Sunday, January 6, 2013
awake my soul
this past week i have been feeling really down and depressed. it could be because my best friend left to go back to southern california. it could be because christmas is finally over and all the holiday cheer i had inside me ended up on the curb with the christmas tree. or it could be a combination of pms and a million other things. regardless of the reason, i have been feeling really sad. i spent my friday evening laying on the couch. then laying in my bed staring at the ceiling. i didn't pray, or even try, i just laid there. silent. motionless. i had not a single ounce of myself left to give. this morning i got a text from a sweet friend telling me she would be at church later in the evening just in case i decided to come. i responded something along the lines of, "i'll try to make it" but my heart wasn't in it. the effort to get dressed, put on make up, and try to be social at church was more than i was comfortable doing. i decided at noon i was going to spend the rest of my day sulking and feeling sorry for myself.

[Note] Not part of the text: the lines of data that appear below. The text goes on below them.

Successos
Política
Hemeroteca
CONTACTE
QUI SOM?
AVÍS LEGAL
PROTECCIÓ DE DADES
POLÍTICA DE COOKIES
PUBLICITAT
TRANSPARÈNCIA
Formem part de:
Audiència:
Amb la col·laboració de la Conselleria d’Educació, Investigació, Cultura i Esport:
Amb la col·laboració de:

but around two i felt something inside me telling me to get out of bed. i ran a bubble bath for myself and started looking online for writing opportunities trying to find anything with a hint of promise to encourage my somber heart. after i got out of my bath i got ready and took off to go to shady coffee+tea (my newest obsession). i ordered a vanilla chai and enjoyed the spicey goodness in my styrofoam cup. the pitch perfect soundtrack blasted through my speakers as i made the long drive out to rocklin to go to church. i got there an hour early knowing if i didn't go when i did i would have turned around and went home. i drove down the street a little and sat in my car jotting down idea's that popped into my head for future pieces i hope to write one day. when it was closer to church time i drove back towards the church and snagged a parking spot at the very back of the parking lot. i got inside too early and went into the bathroom at least five times so i had somewhere to stand instead of standing alone in the lobby. the thing that intimidates me about going to church alone is seeing so many people talking and socializing when you have no one to do it with. it's scary. i have grown up in church my whole life and the feeling is still stressful. eventually my friend got there and we went inside where we found another friend already seated and saving our spots. i was happy i didn't bail when i had first got there (which i considered many times) because i probably wouldn't be writing this post if i had.

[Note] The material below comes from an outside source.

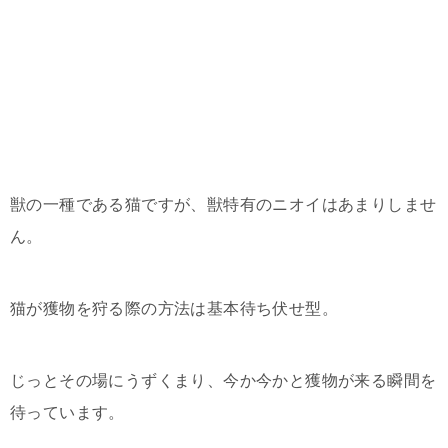
獣の一種である猫ですが、獣特有のニオイはあまりしませ
ん。
猫が獲物を狩る際の方法は基本待ち伏せ型。
じっとその場にうずくまり、今か今かと獲物が来る瞬間を
待っています。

and to be honest, the service wasn't life changing in anyway. worship was pretty good but i didn't feel anythingl. i always hope for a soul transformation whenever i haven't been to church in a while but i know that's not how it works. the church focus for this year is "awaken" and the worship team did a cover of mumford & sons awake my soul. one of the lines that particularly stood out to me was,
"in these bodies we will live, in these bodies we will die. and where you invest your love, you invest your life."

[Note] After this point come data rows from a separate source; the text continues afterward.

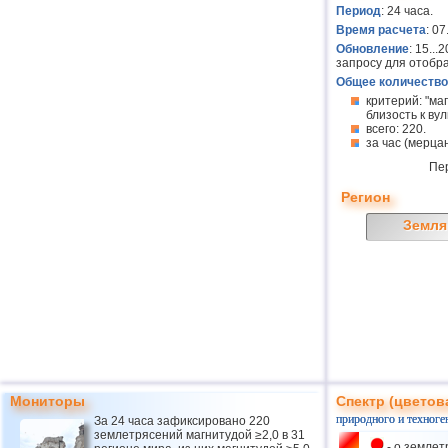
Период
: 24 часа.
Время расчета
: 0
Обновление
: 15..
запросу для отобр
Общее количество
критерий: "ма
близость к вулк
всего: 220.
за час (мерцан
Пе
Регион
Земля
Мониторы
Спектр (цветов
природного и техноге
За 24 часа зафиксировано 220
землетрясений магнитудой ≥2,0 в 31
- о землет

it made me really stop and consider my life. the thing's i invest my love into. the people i invest my heart into. and how that has dramatically effected my life.
after church, the girls invited me to hang out and after filling our cups with two packets of hot chocolate (and a vanilla bean creamer) we made our way to one of the girls houses. and though we talked about blow holes in hawaii, the proper way to heat up bean and cheese burritos, and watched how candles are made... it was still enough to make my heart feel full. i don't think they realize how much it meant to me to feel loved and appreciated. i left her house feeling happy and excited for life which is the complete opposite of how i felt this morning when i woke up. and it might be true that where we invest our love is where we invest our life, but i also think that where we invest our life and our time is also where we find love. and i felt love tonight. and i felt alive.
the church is focusing on being awakened this year but that definitely doesn't mean it can only happen within the church walls. it can happen while listening to music, while laughing with new friends, or when you least expect it. i hope this year will bring many opportunities for growth and strengthening.
i pray with all of my heart that two thousand thirteen will be a year of beauty, a year of change, and a year of awakenment. my soul is in such dire need of all those things and i hope that He will continue to put people in my life who can help me find the way down the path to find all those things and so much more.